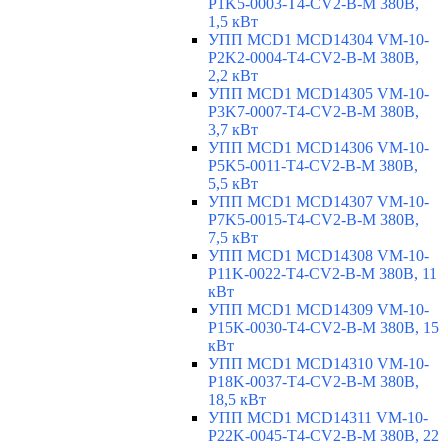
P1K5-0003-T4-CV2-B-M 380В,
1,5 кВт
УПП MCD1 MCD14304 VM-10-
P2K2-0004-T4-CV2-B-M 380В,
2,2 кВт
УПП MCD1 MCD14305 VM-10-
P3K7-0007-T4-CV2-B-M 380В,
3,7 кВт
УПП MCD1 MCD14306 VM-10-
P5K5-0011-T4-CV2-B-M 380В,
5,5 кВт
УПП MCD1 MCD14307 VM-10-
P7K5-0015-T4-CV2-B-M 380В,
7,5 кВт
УПП MCD1 MCD14308 VM-10-
P11K-0022-T4-CV2-B-M 380В, 11
кВт
УПП MCD1 MCD14309 VM-10-
P15K-0030-T4-CV2-B-M 380В, 15
кВт
УПП MCD1 MCD14310 VM-10-
P18K-0037-T4-CV2-B-M 380В,
18,5 кВт
УПП MCD1 MCD14311 VM-10-
P22K-0045-T4-CV2-B-M 380В, 22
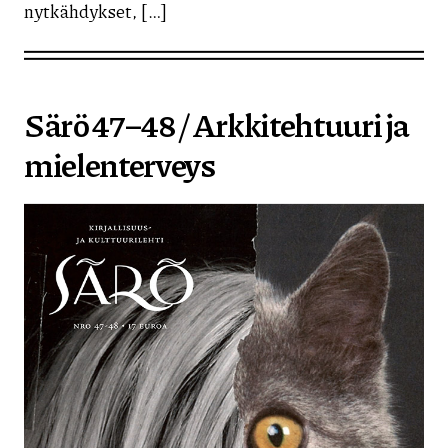
nytkähdykset, […]
Särö 47–48 / Arkkitehtuuri ja
mielenterveys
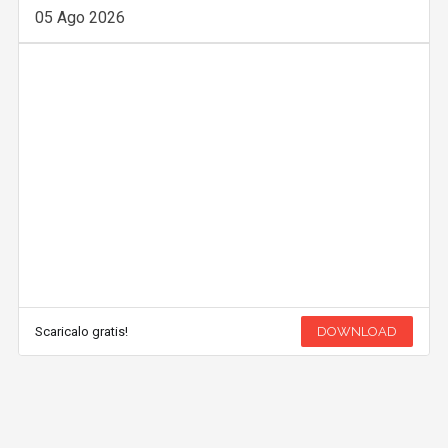
05 Ago 2026
Scaricalo gratis!
DOWNLOAD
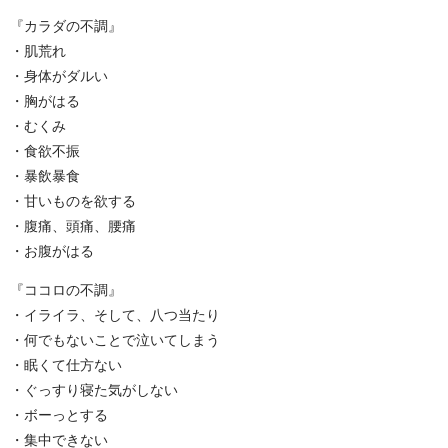
『カラダの不調』
・肌荒れ
・身体がダルい
・胸がはる
・むくみ
・食欲不振
・暴飲暴食
・甘いものを欲する
・腹痛、頭痛、腰痛
・お腹がはる
『ココロの不調』
・イライラ、そして、八つ当たり
・何でもないことで泣いてしまう
・眠くて仕方ない
・ぐっすり寝た気がしない
・ボーっとする
・集中できない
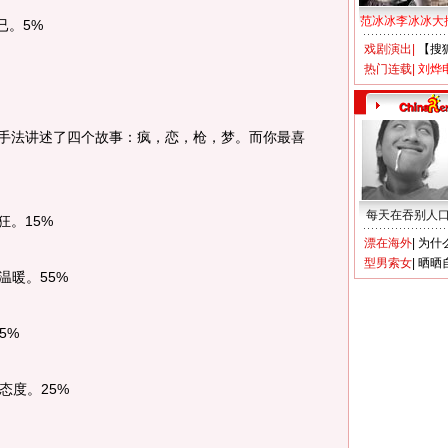
范冰冰李冰冰大
。5%
戏剧演出
|
【搜
热门连载
|
刘烨
手法讲述了四个故事：疯，恋，枪，梦。而你最喜
每天在吞别人
。15%
漂在海外
|
为什
型男索女
|
晒晒
暖。55%
5%
度。25%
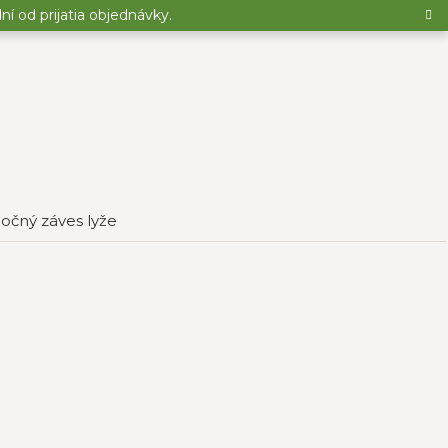
 od prijatia objednávky.
nočný záves lyže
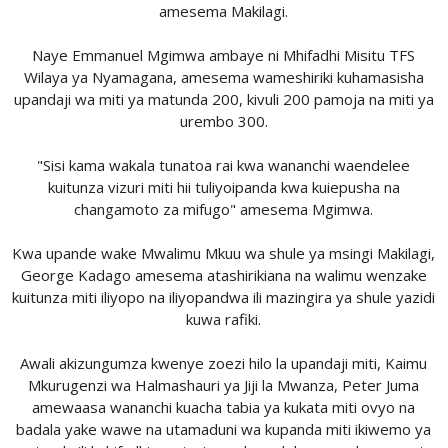
amesema Makilagi.
Naye Emmanuel Mgimwa ambaye ni Mhifadhi Misitu TFS
Wilaya ya Nyamagana, amesema wameshiriki kuhamasisha
upandaji wa miti ya matunda 200, kivuli 200 pamoja na miti ya
urembo 300.
"Sisi kama wakala tunatoa rai kwa wananchi waendelee
kuitunza vizuri miti hii tuliyoipanda kwa kuiepusha na
changamoto za mifugo" amesema Mgimwa.
Kwa upande wake Mwalimu Mkuu wa shule ya msingi Makilagi,
George Kadago amesema atashirikiana na walimu wenzake
kuitunza miti iliyopo na iliyopandwa ili mazingira ya shule yazidi
kuwa rafiki.
Awali akizungumza kwenye zoezi hilo la upandaji miti, Kaimu
Mkurugenzi wa Halmashauri ya Jiji la Mwanza, Peter Juma
amewaasa wananchi kuacha tabia ya kukata miti ovyo na
badala yake wawe na utamaduni wa kupanda miti ikiwemo ya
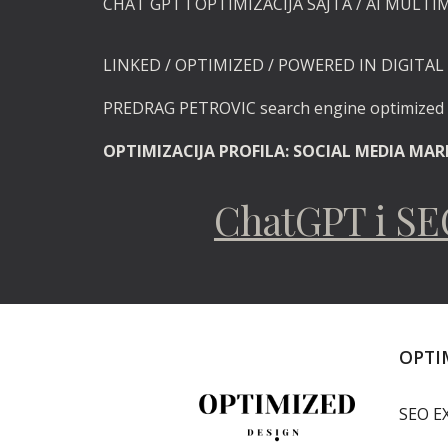
CHAT GPT I OPTIMIZACIJA SAJTA / AI MULTI
LINKED / OPTIMIZED / POWERED
IN DIGITAL 
PREDRAG PETROVIC search engine optimize
OPTIMIZACIJA PROFILA: SOCIAL MEDIA MA
ChatGPT i S
OPTIM
SEO E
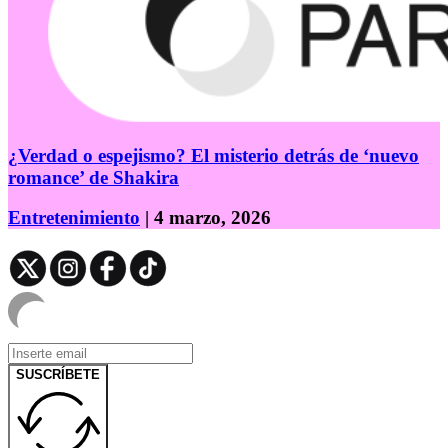
¿Verdad o espejismo? El misterio detrás de ‘nuevo
romance’ de Shakira
Entretenimiento
| 4 marzo, 2026
SUSCRÍBETE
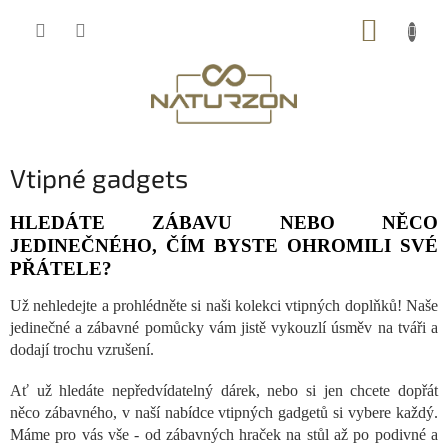
Přejít
NÁKUP
na
obsah
KOŠÍK
Vtipné gadgets
HLEDÁTE ZÁBAVU NEBO NĚCO
JEDINEČNÉHO, ČÍM BYSTE OHROMILI SVÉ
PŘÁTELE?
Už nehledejte a prohlédněte si naši kolekci vtipných doplňků! Naše
jedinečné a zábavné pomůcky vám jistě vykouzlí úsměv na tváři a
dodají trochu vzrušení.
Ať už hledáte nepředvídatelný dárek, nebo si jen chcete dopřát
něco zábavného, v naší nabídce vtipných gadgetů si vybere každý.
Máme pro vás vše - od zábavných hraček na stůl až po podivné a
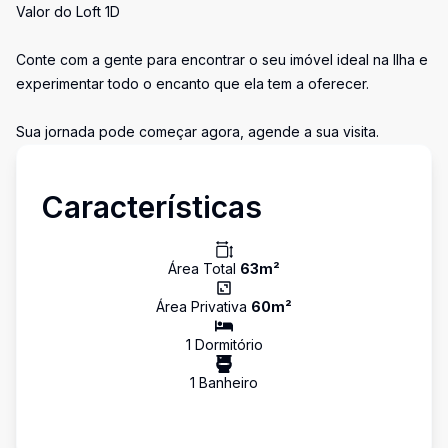
Valor do Loft 1D
Conte com a gente para encontrar o seu imóvel ideal na Ilha e
experimentar todo o encanto que ela tem a oferecer.
Sua jornada pode começar agora, agende a sua visita.
Características
Área Total
63
m²
Área Privativa
60
m²
1
Dormitório
1
Banheiro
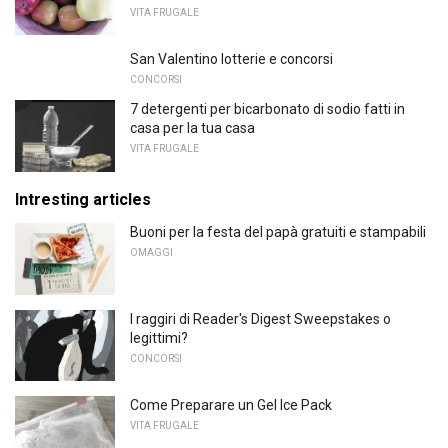
VITA FRUGALE
San Valentino lotterie e concorsi
CONCORSI
7 detergenti per bicarbonato di sodio fatti in
casa per la tua casa
VITA FRUGALE
Intresting articles
Buoni per la festa del papà gratuiti e stampabili
OMAGGI
I raggiri di Reader's Digest Sweepstakes o
legittimi?
CONCORSI
Come Preparare un Gel Ice Pack
VITA FRUGALE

TASK INSTRUCTIONS: Return every line above where "kuitunza" appears.

WRITTEN SOLUTION:
kuitunza vizuri miti hii tuliyoipanda kwa kuiepusha na
kuitunza miti iliyopo na iliyopandwa ili mazingira ya shule yazidi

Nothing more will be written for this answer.